Rows from a dataset:
- - -

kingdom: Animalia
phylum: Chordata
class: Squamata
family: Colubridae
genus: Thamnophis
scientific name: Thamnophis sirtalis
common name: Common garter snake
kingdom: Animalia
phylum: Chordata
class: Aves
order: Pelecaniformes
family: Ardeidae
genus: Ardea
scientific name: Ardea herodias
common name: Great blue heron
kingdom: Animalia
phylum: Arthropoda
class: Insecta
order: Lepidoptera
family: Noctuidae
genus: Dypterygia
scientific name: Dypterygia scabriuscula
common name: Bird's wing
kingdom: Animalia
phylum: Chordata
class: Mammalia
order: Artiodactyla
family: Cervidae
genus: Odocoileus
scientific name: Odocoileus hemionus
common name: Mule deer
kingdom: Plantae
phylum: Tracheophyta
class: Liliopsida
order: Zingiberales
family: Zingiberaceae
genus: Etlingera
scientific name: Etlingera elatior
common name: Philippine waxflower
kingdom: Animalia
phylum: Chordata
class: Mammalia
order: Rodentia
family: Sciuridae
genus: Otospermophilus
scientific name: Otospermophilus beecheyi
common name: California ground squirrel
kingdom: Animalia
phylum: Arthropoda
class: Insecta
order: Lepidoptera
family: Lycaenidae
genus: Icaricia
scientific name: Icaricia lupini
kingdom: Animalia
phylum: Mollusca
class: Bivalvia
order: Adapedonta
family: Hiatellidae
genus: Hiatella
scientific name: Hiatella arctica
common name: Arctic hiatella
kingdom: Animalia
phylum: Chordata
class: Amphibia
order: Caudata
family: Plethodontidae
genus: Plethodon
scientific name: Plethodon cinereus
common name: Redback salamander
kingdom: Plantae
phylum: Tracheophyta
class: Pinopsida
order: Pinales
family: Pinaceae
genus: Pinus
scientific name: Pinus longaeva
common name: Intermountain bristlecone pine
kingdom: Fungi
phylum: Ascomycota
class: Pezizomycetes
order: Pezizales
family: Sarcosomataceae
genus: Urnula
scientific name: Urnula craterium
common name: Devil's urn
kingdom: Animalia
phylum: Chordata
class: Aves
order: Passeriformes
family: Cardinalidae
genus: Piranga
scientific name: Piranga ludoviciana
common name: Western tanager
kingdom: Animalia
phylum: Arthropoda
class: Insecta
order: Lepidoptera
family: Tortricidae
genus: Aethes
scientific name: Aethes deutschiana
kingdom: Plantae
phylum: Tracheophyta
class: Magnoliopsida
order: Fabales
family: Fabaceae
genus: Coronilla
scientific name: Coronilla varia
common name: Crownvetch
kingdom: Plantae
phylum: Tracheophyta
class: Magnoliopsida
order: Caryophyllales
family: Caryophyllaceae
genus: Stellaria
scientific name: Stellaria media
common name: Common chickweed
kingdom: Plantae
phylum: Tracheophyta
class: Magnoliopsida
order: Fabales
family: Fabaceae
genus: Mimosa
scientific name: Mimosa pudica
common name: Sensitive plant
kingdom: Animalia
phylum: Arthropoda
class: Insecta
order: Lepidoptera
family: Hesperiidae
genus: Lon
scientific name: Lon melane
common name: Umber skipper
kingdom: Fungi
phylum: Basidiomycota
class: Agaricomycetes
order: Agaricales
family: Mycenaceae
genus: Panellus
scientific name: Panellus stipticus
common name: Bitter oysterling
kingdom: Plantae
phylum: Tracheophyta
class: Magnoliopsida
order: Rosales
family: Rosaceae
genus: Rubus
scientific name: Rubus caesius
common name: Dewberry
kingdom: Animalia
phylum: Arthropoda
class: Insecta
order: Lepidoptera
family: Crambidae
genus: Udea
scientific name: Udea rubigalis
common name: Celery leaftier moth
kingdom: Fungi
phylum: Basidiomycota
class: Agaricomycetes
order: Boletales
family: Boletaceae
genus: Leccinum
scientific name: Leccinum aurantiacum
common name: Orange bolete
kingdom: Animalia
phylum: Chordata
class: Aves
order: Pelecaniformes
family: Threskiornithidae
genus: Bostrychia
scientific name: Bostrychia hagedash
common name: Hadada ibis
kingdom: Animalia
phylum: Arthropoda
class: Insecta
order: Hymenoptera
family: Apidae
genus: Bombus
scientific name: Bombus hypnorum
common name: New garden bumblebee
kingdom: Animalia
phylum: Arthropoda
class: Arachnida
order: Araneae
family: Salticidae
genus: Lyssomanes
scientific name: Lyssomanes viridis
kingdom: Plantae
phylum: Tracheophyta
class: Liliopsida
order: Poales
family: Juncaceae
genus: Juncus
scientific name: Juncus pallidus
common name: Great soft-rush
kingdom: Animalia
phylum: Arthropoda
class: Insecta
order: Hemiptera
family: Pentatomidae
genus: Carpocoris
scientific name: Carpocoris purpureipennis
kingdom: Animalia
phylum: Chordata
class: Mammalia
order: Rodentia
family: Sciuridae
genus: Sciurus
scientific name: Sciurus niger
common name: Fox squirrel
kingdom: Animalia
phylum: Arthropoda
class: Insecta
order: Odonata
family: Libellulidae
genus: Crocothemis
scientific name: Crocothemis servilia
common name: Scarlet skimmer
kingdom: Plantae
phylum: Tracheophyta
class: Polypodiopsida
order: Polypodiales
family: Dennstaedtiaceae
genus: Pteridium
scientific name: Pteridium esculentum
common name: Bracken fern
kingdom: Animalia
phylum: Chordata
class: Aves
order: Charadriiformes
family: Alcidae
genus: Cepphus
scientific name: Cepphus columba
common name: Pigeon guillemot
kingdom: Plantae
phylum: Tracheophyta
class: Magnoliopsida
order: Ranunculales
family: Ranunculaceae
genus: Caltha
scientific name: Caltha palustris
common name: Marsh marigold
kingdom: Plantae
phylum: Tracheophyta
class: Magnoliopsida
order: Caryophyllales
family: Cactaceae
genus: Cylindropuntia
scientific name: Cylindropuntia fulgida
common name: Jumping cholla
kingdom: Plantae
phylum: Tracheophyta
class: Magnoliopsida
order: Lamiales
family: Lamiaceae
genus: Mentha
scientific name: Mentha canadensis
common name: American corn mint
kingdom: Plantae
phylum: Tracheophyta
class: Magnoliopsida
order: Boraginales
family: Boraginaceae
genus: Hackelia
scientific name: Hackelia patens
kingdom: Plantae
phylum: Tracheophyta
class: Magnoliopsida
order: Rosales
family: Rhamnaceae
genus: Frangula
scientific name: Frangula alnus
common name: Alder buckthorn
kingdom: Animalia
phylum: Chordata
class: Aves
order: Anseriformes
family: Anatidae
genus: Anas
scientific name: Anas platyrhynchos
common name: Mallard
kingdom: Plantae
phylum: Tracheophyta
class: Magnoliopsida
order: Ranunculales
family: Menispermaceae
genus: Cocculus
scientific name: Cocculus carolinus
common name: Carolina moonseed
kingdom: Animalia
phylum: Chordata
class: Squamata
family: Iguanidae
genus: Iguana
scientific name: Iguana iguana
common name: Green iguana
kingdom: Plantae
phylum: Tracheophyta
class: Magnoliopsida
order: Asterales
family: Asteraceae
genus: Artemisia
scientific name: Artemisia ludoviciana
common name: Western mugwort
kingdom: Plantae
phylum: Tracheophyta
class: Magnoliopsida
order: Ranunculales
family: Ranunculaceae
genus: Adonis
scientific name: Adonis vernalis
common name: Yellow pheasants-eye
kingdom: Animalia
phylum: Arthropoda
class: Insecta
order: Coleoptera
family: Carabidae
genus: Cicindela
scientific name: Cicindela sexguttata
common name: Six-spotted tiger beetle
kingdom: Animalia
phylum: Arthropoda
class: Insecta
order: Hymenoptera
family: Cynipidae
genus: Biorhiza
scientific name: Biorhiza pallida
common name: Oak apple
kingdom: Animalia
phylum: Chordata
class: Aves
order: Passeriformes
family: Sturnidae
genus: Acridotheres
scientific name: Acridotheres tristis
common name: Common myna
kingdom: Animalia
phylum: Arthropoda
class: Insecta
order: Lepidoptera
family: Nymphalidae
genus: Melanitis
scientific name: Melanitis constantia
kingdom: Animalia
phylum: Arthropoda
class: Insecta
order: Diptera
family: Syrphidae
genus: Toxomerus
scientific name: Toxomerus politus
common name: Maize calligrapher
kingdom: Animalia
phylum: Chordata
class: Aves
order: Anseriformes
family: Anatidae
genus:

- - -

→ WHAT THE TASK ASKS
Reproduce, without any change, the lines between the line containing "genus: Icaricia" and the line containing "genus: Plethodon", inclusive.

→ WRITTEN SOLUTION
genus: Icaricia
scientific name: Icaricia lupini
kingdom: Animalia
phylum: Mollusca
class: Bivalvia
order: Adapedonta
family: Hiatellidae
genus: Hiatella
scientific name: Hiatella arctica
common name: Arctic hiatella
kingdom: Animalia
phylum: Chordata
class: Amphibia
order: Caudata
family: Plethodontidae
genus: Plethodon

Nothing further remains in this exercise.